Span requested from the data below: the line with "exposure_s: 1/125" through the line with "exposure_s: 1/120", both included. Give only these lines again, exactly, and leave every picture out.

[Records excerpted from a collection]
· · · · ·

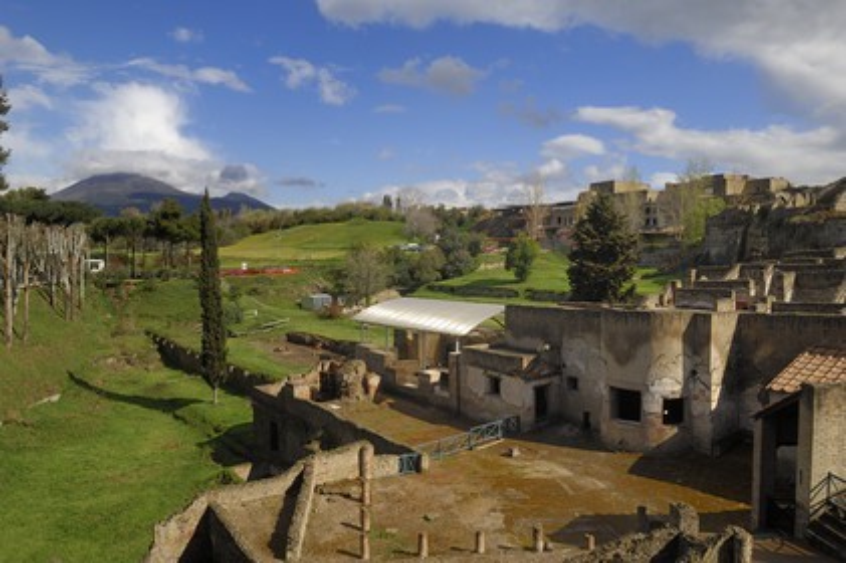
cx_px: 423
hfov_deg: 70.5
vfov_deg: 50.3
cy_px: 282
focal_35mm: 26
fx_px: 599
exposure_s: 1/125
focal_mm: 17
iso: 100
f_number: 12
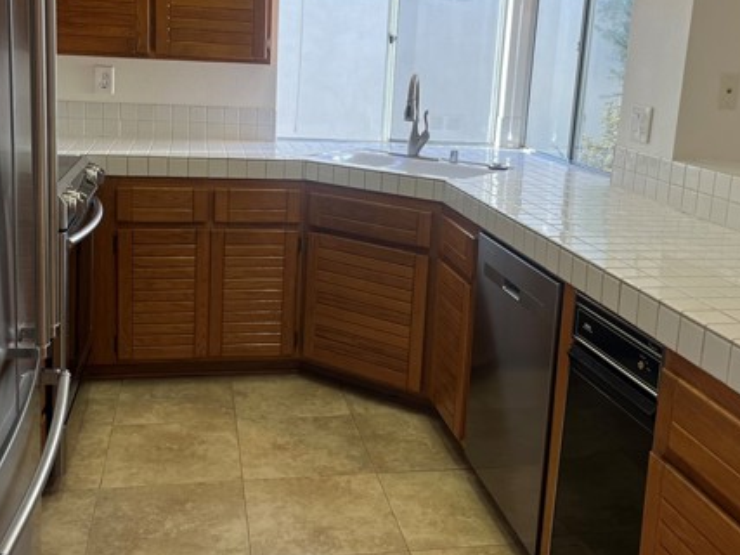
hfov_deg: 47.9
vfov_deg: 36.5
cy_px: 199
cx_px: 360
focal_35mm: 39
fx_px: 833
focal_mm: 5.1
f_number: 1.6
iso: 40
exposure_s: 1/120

· · · · ·

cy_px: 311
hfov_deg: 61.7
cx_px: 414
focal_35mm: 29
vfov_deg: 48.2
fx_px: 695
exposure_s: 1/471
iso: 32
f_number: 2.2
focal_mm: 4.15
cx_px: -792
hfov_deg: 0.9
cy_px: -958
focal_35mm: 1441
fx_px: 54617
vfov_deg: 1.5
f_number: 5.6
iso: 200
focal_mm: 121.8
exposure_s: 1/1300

· · · · ·

▶ _COMPLETED TASK_:
exposure_s: 1/125
focal_mm: 17
iso: 100
f_number: 12
hfov_deg: 47.9
vfov_deg: 36.5
cy_px: 199
cx_px: 360
focal_35mm: 39
fx_px: 833
focal_mm: 5.1
f_number: 1.6
iso: 40
exposure_s: 1/120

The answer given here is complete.